The place

The Villa du Temps retrouvé, with its multiple components, offers its visitors an unprecedented look into the Cabourg of the early 1900s.

©Nicolas Trouillard

The Villa is lively, inspiring and open to all, set up in a family villa constructed by the architect Clément Parent in the 1860s. Representative of the first period of the construction of the seaside resort, the villa is characterized by a brick facade adorned with a diamond-shaped lattice pattern which distinguishes it from the rest of the buildings in the district, erected during the Belle Époque (Edwardian Era).

A living place, the villa has undergone a metamorphosis throughout the years, augmented by building styles for each of its changes of use up until the Bruno Coquatrix Cultural Center, which preceded its latest transformation to a museum space.

The exhibition spaces

Dive into a past both distant yet recent by its use and the sensibilities of its contemporaries, discover the greatest artists of the Belle Époque (Edwardian Era) in an intimate setting and meet the imagination of Marcel Proust, his universe and his influences.

The Architecture Pavilion

To introduce the Villa’s visit, the Architecture Pavilion offers the keys of comprehension to the architectural, social, and economic history of the Côte Fleurie and Cabourg beacause of this temporary exhibitions.

The immersive room

Is a gateway that brings visitors closer to their predecessors who, 100 years ago, lived or vacationed on the Côte Fleurie.

 

The rooms

Lead visitors into the art of living during the Belle Époque on the Côte Fleurie.
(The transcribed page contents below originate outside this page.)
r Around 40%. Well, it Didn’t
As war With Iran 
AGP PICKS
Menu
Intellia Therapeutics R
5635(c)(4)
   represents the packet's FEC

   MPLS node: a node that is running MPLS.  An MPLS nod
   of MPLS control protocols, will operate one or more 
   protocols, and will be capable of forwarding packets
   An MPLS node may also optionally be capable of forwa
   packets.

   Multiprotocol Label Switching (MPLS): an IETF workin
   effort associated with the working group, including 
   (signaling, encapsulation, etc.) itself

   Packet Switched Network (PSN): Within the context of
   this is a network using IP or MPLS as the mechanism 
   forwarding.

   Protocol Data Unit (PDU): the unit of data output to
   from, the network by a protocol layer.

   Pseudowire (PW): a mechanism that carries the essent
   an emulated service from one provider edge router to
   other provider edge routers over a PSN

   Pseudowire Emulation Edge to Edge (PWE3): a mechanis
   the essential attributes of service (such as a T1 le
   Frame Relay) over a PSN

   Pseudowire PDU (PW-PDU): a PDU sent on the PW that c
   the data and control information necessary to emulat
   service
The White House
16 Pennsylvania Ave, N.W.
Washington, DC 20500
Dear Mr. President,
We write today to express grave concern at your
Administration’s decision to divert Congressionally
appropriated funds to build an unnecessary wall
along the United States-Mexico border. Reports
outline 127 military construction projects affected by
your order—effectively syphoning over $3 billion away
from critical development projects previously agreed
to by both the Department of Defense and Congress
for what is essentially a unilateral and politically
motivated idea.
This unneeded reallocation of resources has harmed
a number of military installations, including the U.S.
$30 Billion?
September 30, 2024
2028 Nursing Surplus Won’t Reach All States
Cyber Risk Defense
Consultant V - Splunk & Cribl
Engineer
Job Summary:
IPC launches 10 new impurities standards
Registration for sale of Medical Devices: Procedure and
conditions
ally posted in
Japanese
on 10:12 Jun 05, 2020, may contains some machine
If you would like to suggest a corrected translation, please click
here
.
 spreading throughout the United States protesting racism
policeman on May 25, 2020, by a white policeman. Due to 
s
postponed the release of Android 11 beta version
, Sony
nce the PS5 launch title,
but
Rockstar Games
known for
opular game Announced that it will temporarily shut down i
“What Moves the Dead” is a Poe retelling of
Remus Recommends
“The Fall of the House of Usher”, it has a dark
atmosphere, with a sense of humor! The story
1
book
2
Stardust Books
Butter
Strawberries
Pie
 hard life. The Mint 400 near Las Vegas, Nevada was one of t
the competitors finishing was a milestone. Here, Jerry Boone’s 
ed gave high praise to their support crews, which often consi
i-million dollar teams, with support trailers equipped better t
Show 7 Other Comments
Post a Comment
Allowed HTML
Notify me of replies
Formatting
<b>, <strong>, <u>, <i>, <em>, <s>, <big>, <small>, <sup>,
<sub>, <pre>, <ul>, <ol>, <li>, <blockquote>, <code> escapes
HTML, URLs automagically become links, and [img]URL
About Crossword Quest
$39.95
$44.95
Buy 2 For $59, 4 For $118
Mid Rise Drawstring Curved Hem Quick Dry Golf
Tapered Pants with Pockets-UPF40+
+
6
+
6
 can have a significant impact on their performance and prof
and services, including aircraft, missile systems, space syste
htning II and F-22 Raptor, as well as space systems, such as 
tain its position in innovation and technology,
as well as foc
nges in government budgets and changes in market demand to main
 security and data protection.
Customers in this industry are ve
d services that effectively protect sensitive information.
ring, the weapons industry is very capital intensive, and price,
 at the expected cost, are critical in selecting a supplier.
During the visit, you will meet artists such as Marcel Proust, Paul-César Helleu,, Jacques-Émile Blanche, René-Xavier Prinet, Claude Debussy, and all the Belle Époque vacationing at the Villa du Temps retrouvé.

Discover the works

The reading room

Invite visitors to discover the literature of the Belle Époque. By means of an open-access library, visitors can read the works of authors like André Gide, Anatole France, Pierre Louÿs… works that have been read and are still popular, works that can be continually rediscovered.

The temporary exhibitions

The temporary exhibitions present an issue or focus on a popular aspect of the Belle Époque’s culture in order to address all the facets of the period and highlight both the systems of influence between the elite and the popular culture and the concrete links connecting our contemporary period to the Belle Époque.

Discover the temporary exhibitions

The gardens

Are thought of as the full extension of the visit, with the evocation of a real Belle Époque garden with Proustian essences cited in the Proust’s novel The search of lost time.